Mata Hari

Mata Hari

Courtisane, espionne et femme avant tout !

Il y a des personnages qui restent gravés dans l’Histoire, sans qu’on en connaisse vraiment la vie. Ils ne sont que des noms, le plus souvent. C’est le cas de Mata Hari qui, dans ce livre d’un réalisme presque magique, se révèle telle qu’elle fut…

Mata Hari © Daniel Maghen

Margaretha Geertruida Zelle est née aux Pays-Bas en août 1876. A dix-neuf ans, elle épouse un séduisant officier de marine, elle le suit jusqu’à Java, découvre un univers qui, à la fois, l’envoûte et la désespère, celui d’un empire colonial, celui d’un colonialisme qui ne cherche qu’à reproduire à l’infini les codes que l’on croit être ceux de la civilisation.
————
▶ [Consigne de travail A]
Répondez brièvement, d’après le texte consacré à Mata Hari :
(i) Sous quel nom Mata Hari est-elle née ?
(ii) À quel âge épouse-t-elle un officier de marine ?
(iii) Par quels mots le réalisme du livre est-il qualifié ?
▶ [Consigne de travail B] Transcrivez fidèlement le passage du texte consacré à Mata Hari qui va de « Margaretha Geertruida Zelle » jusqu’à « de la civilisation. ».
Veuillez vous fonder exclusivement sur le texte consacré à Mata Hari, présenté ci-dessus.
————
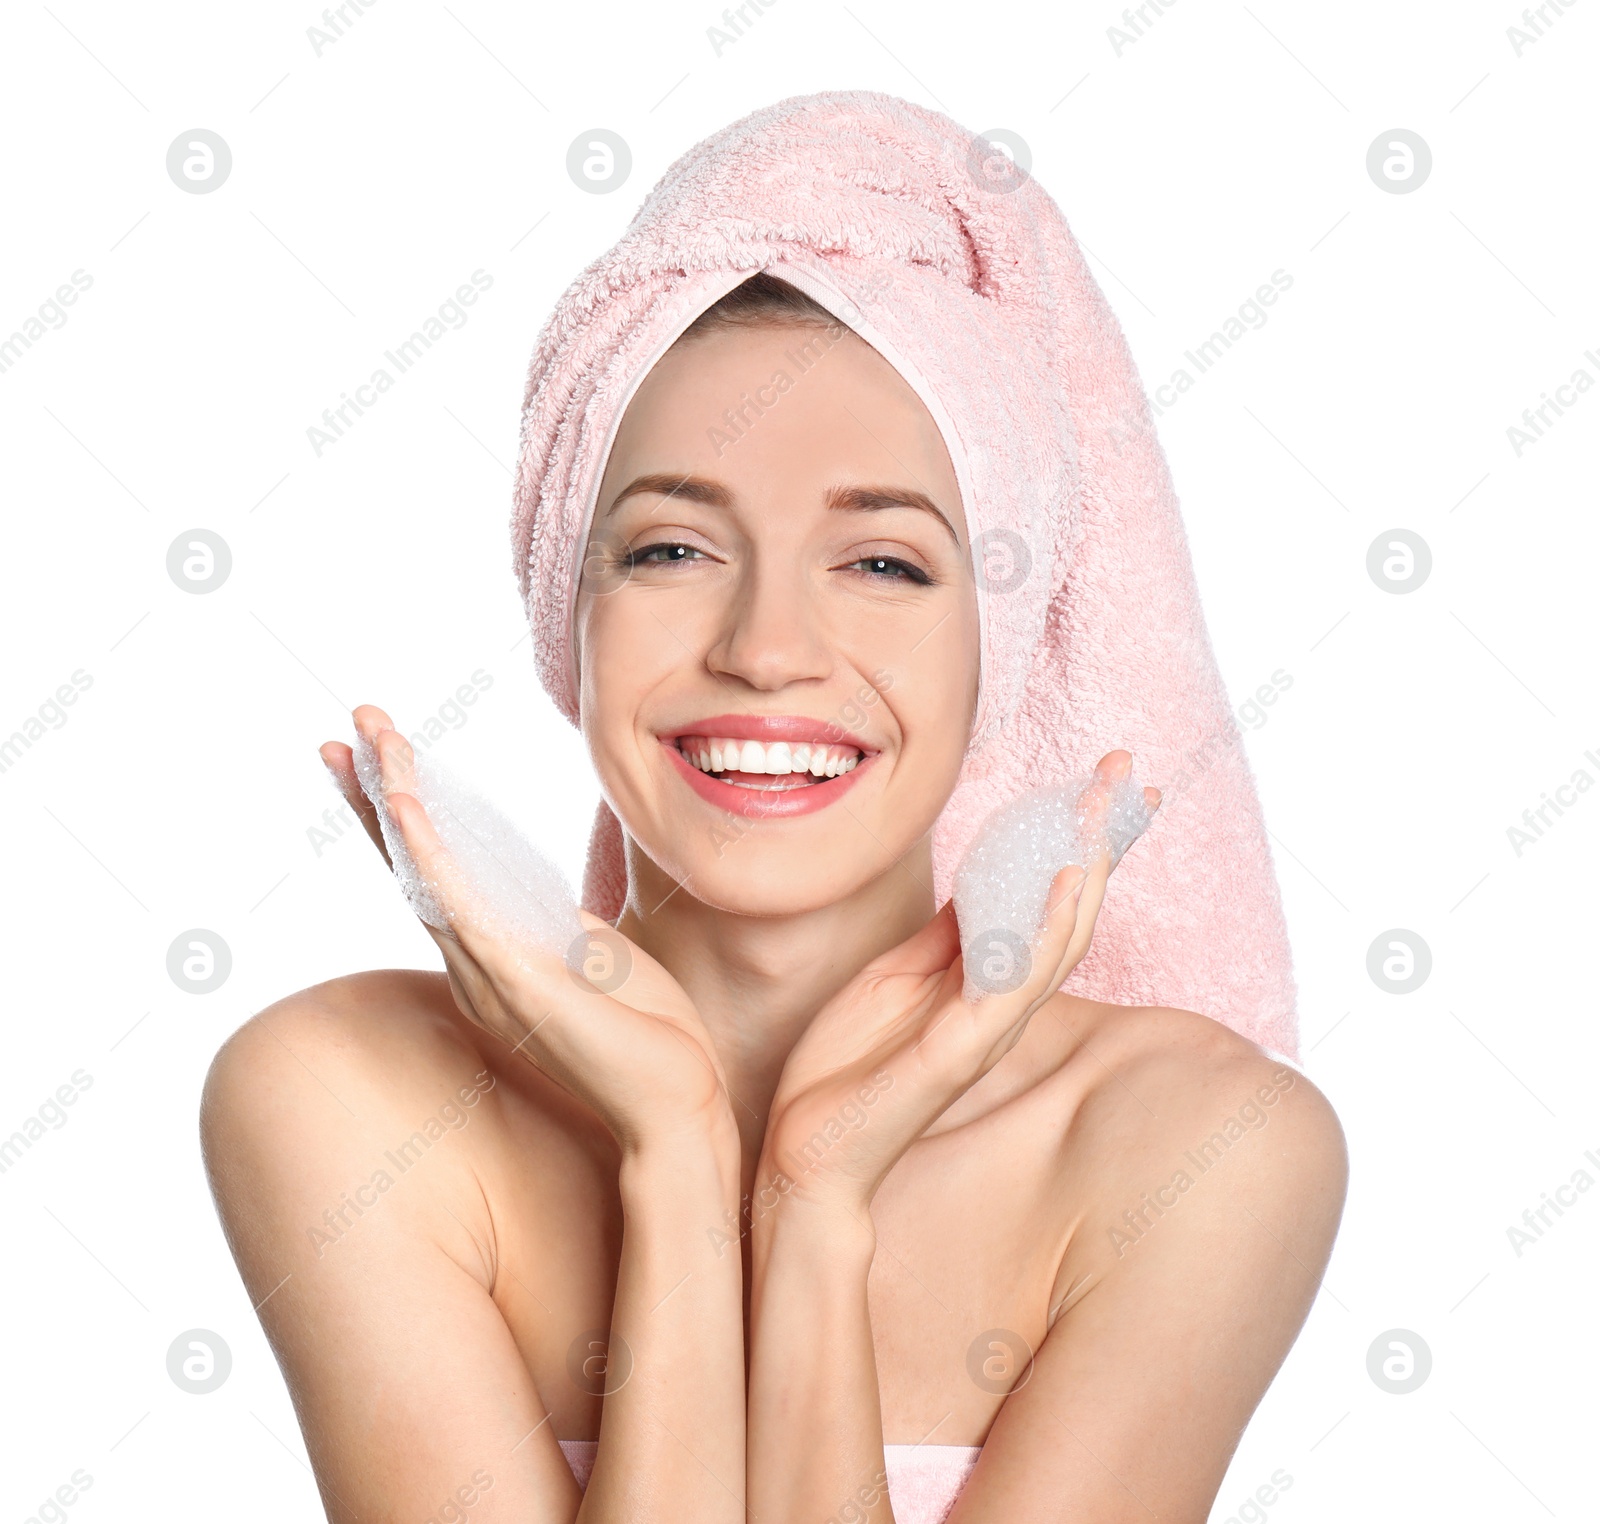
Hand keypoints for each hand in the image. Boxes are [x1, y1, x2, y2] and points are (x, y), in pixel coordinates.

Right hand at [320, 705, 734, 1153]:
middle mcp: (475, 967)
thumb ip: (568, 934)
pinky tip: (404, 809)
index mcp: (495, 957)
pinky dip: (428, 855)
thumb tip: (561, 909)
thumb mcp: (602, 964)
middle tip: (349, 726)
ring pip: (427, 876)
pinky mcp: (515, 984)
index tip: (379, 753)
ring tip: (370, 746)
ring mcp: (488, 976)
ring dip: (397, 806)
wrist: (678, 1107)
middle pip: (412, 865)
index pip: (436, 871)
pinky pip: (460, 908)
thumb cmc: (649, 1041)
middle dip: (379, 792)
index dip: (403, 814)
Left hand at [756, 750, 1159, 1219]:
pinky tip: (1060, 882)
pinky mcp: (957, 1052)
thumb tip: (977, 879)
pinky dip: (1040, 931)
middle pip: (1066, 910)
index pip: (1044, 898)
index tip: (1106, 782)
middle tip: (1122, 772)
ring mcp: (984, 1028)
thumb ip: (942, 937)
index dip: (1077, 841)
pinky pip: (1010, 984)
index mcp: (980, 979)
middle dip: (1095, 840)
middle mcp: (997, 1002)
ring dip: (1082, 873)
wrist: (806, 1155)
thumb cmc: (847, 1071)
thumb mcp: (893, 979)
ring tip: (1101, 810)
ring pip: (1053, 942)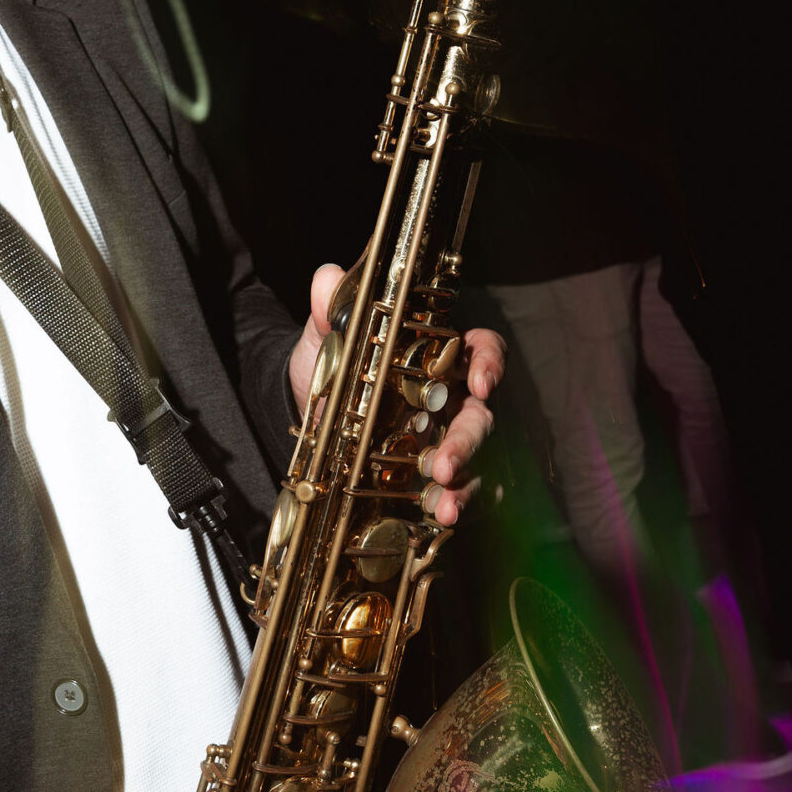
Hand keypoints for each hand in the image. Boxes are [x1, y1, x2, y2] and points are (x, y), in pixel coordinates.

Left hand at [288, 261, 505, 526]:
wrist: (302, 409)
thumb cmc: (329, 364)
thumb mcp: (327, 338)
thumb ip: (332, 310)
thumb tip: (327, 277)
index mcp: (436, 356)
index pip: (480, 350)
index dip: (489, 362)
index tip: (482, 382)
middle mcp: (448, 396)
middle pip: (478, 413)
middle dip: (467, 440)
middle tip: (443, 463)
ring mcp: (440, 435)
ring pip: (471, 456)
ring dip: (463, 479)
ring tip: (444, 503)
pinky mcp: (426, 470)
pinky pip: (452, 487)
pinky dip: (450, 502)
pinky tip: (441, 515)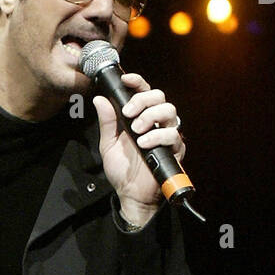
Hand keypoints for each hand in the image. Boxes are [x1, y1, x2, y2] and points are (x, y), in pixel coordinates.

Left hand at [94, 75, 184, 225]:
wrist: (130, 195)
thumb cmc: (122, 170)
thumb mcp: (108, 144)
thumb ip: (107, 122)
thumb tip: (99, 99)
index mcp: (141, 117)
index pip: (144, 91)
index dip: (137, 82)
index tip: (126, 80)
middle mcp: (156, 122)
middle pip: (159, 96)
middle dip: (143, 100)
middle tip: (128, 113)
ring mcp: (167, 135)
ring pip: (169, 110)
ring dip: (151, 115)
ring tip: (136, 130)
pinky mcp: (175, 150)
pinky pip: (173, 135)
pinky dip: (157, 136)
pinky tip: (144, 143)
————
▶ [Réponse rédigée A]
(i) Margaretha Geertruida Zelle.
(ii) À dix-neuf ans.
(iii) « presque magique ».

▶ [Réponse rédigée B]
Margaretha Geertruida Zelle est née aux Pays-Bas en août 1876. A dix-neuf ans, elle épouse un séduisant officier de marine, elle le suit jusqu’à Java, découvre un univers qui, à la fois, l’envoûte et la désespère, celui d’un empire colonial, celui d’un colonialisme qui ne cherche qu’à reproduire à l’infini les codes que l’on croit être ceux de la civilisation.